Your task. Scan the data below for lines holding the word "example", and copy each line found.

Source material.
╔══
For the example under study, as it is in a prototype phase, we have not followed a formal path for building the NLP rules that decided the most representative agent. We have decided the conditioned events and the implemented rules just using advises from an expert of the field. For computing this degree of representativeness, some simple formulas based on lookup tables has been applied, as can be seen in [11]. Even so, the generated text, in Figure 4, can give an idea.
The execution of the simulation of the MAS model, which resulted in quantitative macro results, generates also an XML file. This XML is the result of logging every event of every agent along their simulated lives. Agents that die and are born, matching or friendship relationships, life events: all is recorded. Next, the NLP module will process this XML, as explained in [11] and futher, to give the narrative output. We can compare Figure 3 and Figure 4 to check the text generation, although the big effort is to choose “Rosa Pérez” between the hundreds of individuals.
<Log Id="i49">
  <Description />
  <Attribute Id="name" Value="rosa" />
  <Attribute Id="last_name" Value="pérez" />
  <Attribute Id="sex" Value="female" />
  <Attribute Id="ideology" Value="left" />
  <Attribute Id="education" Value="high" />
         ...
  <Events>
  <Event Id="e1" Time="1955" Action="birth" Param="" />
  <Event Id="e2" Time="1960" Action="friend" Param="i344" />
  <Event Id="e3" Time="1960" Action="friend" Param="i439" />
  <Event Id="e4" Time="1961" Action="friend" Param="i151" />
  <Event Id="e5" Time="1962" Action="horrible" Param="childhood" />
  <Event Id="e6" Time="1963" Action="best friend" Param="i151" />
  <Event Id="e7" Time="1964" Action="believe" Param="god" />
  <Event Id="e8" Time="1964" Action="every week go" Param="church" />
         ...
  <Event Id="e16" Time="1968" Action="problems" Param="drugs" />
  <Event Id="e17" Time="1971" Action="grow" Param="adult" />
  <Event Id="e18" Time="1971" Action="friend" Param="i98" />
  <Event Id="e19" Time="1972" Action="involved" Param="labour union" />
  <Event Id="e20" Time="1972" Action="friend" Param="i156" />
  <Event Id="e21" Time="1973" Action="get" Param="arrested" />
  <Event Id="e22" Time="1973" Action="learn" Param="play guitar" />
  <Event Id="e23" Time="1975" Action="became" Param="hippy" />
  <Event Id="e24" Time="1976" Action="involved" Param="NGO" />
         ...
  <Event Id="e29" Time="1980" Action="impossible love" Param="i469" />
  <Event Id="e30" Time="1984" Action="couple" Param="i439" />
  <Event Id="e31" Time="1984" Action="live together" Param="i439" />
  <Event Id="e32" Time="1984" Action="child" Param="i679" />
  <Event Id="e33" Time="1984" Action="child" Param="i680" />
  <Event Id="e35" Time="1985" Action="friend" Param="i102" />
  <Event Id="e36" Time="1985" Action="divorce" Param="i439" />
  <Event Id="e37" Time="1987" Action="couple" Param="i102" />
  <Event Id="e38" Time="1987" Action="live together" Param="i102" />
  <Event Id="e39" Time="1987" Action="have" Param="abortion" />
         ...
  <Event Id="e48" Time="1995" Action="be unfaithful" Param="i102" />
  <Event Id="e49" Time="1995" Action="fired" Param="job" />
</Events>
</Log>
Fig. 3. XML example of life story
╚══
Exercise result.
For the example under study, as it is in a prototype phase, we have not followed a formal path for building the NLP rules that decided the most representative agent. We have decided the conditioned events and the implemented rules just using advises from an expert of the field. For computing this degree of representativeness, some simple formulas based on lookup tables has been applied, as can be seen in [11]. Even so, the generated text, in Figure 4, can give an idea.
Fig. 3. XML example of life story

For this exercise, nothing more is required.